Stored data:
----
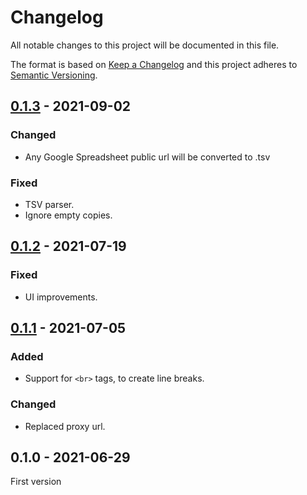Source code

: # Changelog

All notable changes to this project will be documented in this file.

The format is based on [Keep a Changelog](http://keepachangelog.com/) and this
project adheres to [Semantic Versioning](http://semver.org/).

## [0.1.3] - 2021-09-02
### Changed
- Any Google Spreadsheet public url will be converted to .tsv

### Fixed
- TSV parser.
- Ignore empty copies.

## [0.1.2] - 2021-07-19
### Fixed
- UI improvements.

## [0.1.1] - 2021-07-05
### Added
- Support for `<br>` tags, to create line breaks.

### Changed
- Replaced proxy url.

## 0.1.0 - 2021-06-29
First version

[0.1.3]: https://github.com/marketgoo/figma-copies/compare/v0.1.2...v0.1.3
[0.1.2]: https://github.com/marketgoo/figma-copies/compare/v0.1.1...v0.1.2
[0.1.1]: https://github.com/marketgoo/figma-copies/compare/v0.1.0...v0.1.1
----
Request:
Reproduce verbatim the lines above, from the line with "- Ignore empty copies." through the line with "First version".

Response area:
- Ignore empty copies.

## [0.1.2] - 2021-07-19
### Fixed
- UI improvements.

## [0.1.1] - 2021-07-05
### Added
- Support for `<br>` tags, to create line breaks.

### Changed
- Replaced proxy url.

## 0.1.0 - 2021-06-29
First version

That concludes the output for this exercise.